Saved data entries
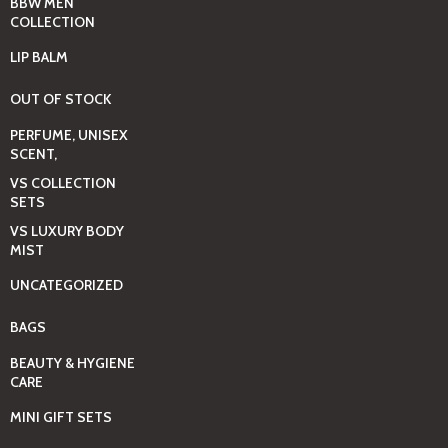
BBW MEN
COLLECTION
LIP BALM
OUT OF STOCK
PERFUME, UNISEX
SCENT,
VS COLLECTION
SETS
VS LUXURY BODY
MIST
UNCATEGORIZED
BAGS
BEAUTY & HYGIENE
CARE
MINI GIFT SETS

■ **WHAT YOU HAVE TO DO**: Return every line of text from the entries above unchanged, keeping the same line breaks. Leave the pictures out of your answer.

■ **OUTPUT OF THE EXERCISE**:
BBW MEN
COLLECTION
LIP BALM
OUT OF STOCK
PERFUME, UNISEX
SCENT,
VS COLLECTION
SETS
VS LUXURY BODY
MIST
UNCATEGORIZED
BAGS
BEAUTY & HYGIENE
CARE
MINI GIFT SETS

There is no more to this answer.